4 Replies Latest reply on Aug 28, 2015 6:59 PM by boxerab

    Reducing VGPRS usage


      Are there guidelines for reducing VGPRS usage on AMD hardware?  CodeXL is telling me

      that VGPRS usage is limiting concurrency for my kernels, but I am not sure what actions to take.

        • Re: Reducing VGPRS usage

          Yes, use black magic!


          Otherwise it depends on the situation. Here's an example:

          The kernel reads a lot of values from ram, and then does calculations on them, finally writes them back into memory into the same addresses.

          In this case the compiler will likely to reserve additional registers to remember thos addresses, so they needed to calculate only once. But for the long time consuming calculations they are just use regester space for nothing.

          You can solve this by adding an input kernel parameter to the output addresses which is initialized to 0, so the compiler will think that the input and the output addresses are different, so it will not cache it into regs.
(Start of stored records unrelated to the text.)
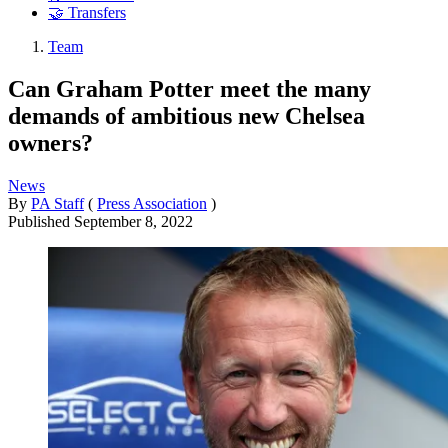
🤝 Transfers
Team
Can Graham Potter meet the many
demands of ambitious new Chelsea
owners?
News
By
PA Staff
(
Press Association
)
Published
September 8, 2022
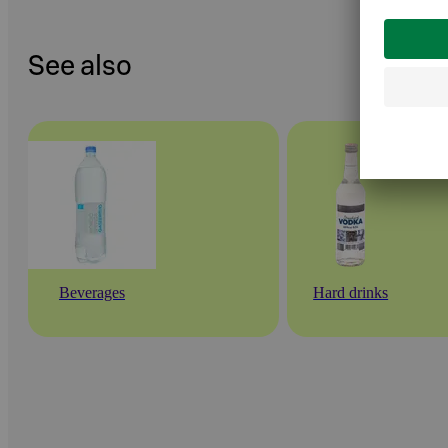
See also
Beverages
Hard drinks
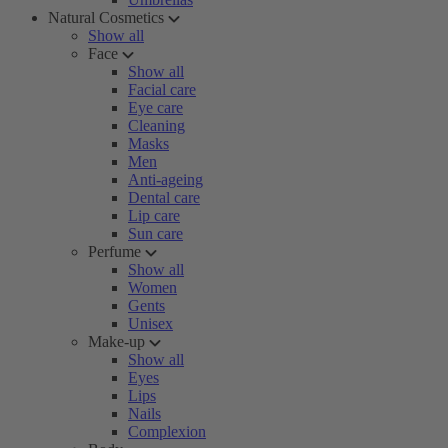
Natural Cosmetics
Show all
Face
Show all
Facial care
Eye care
Cleaning
Masks
Men
Anti-ageing
Dental care
Lip care
Sun care
Perfume
Show all
Women
Gents
Unisex
Make-up
Show all
Eyes
Lips
Nails
Complexion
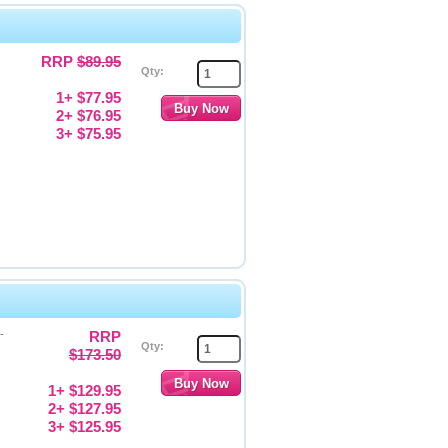
RRP
$89.95
Qty:
1+ $77.95
2+ $76.95
3+ $75.95
-
RRP
Qty:
$173.50
1+ $129.95
2+ $127.95
3+ $125.95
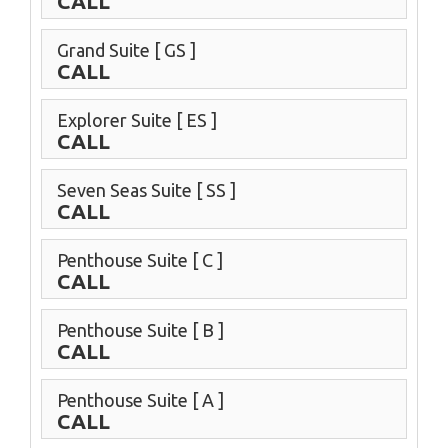
CALL
Grand Suite
[ GS ]
CALL
Explorer Suite
[ ES ]
CALL
Seven Seas Suite
[ SS ]
CALL
Penthouse Suite
[ C ]
CALL
Penthouse Suite
[ B ]
CALL
Penthouse Suite
[ A ]
CALL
          Another way to play with pragma/unroll on loops.

          You can encapsulate blocks into while loops that iterate only 1 time.

          Sometimes the littlest change can do the biggest difference in gprs usage.

            • Re: Reducing VGPRS usage

              Thanks for advice. Sounds like a frustrating experience to out-guess the compiler.  Did you see improved performance when you made these hacks?


              It would be nice to hear from someone at AMD about the state of their compiler: can we expect better usage of VGPRs in the future?  For example, nVIDIA's CUDA
              compiler has a --maxregcount flag that can force the compiler to use fewer registers;  it would be useful to add this as an attribute to an OpenCL kernel.

                • Re: Reducing VGPRS usage

                  It's a complicated optimizer that compiles amd_il to low level isa. And the higher level compilers (opencl->llvmir->amd_il) has limited ability to control the amd_il->isa optimizer.

                  Also different Catalyst versions can optimize the same code differelntly.


                  Although I don't know how HSA works in this matter. Maybe that's totally different and you can control it much more. (If anyone knows, I'd be interested too.)


                  There's a third way: You can reach reach absolute driver independent freedom of optimization when you write everything in asm. But that's more work, and a lot more opportunities to do stupid bugs.

                  Me and some other guys are making little assemblers. I case if you're interested, just search for "gcn asm".